Zero Dark Thirty filmmaker Kathryn Bigelow has written at length in an essay published in the LA Times about the scenes of torture featured in the movie, insisting once more than “depiction is not endorsement.”
The controversy has dogged the movie for weeks as politicians and pundits attacked the movie, which was based on screenwriter/producer Mark Boal’s interviews with intelligence and military sources, for showing CIA agents beating and torturing suspects who later give up information that leads to Osama bin Laden.
In the essay, Bigelow declares herself to be a pacifist who abhors the so-called “enhanced interrogation techniques” the movie shows, but says she felt obliged to put on screen the gruesome details of what was done in the name of counter-terrorism.

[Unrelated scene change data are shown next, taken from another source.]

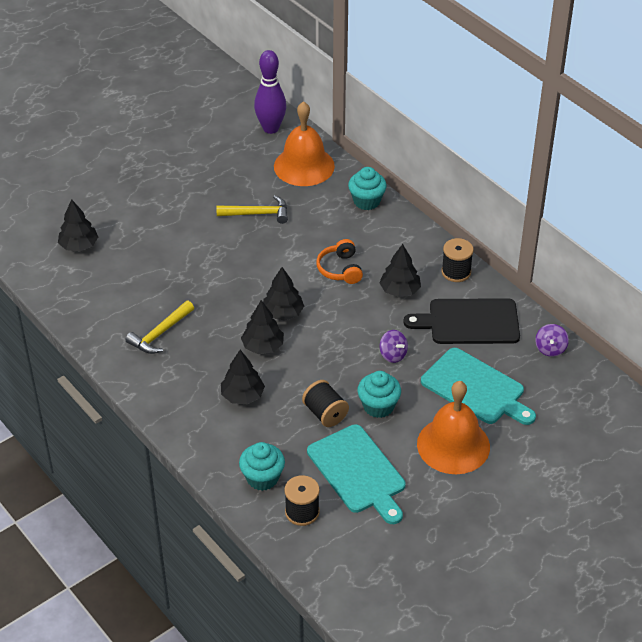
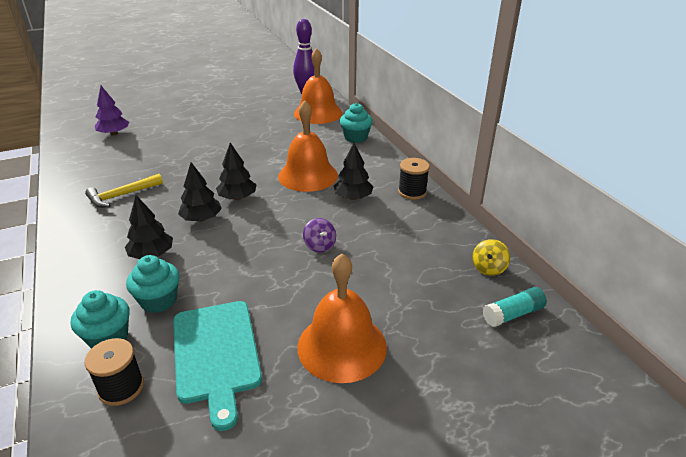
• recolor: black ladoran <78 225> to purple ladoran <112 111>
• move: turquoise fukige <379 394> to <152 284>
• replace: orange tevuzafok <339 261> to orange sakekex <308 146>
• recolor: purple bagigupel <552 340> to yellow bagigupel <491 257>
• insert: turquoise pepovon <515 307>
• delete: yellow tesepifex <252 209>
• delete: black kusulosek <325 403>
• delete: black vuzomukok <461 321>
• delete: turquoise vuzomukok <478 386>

“First of all: I support every American’s 1st Amendment right to create works of art and speak their conscience without government interference or harassment. As a lifelong pacifist, I support all protests against the use of torture, and, quite simply, inhumane treatment of any kind.
But I do wonder if some of the sentiments alternately expressed about the film might be more appropriately directed at those who instituted and ordered these U.S. policies, as opposed to a motion picture that brings the story to the screen.
Those of us who work in the arts know that depiction is not endorsement. If it was, no artist would be able to paint inhumane practices, no author could write about them, and no filmmaker could delve into the thorny subjects of our time.”
This comes at a critical time for the movie, which just opened nationally last weekend, coming in at first place with $24 million at the box office. It’s also a strong contender for several Oscars, including best original screenplay for Boal, best actress for star Jessica Chastain, and best picture — although Bigelow was snubbed in the directing category.
Her essay in the LA Times expresses things she has already stated several times. “I’m not sure I have anything new to add, but I can try to be concise and clear,” she wrote.
Can this help at the box office? Does it need to if it’s already faring well? Will this satisfy Academy voters who may be troubled by the criticism?
We’ll see as it plays out. Right now, the only certainty is that sometimes in an echo chamber, you have to repeat yourself.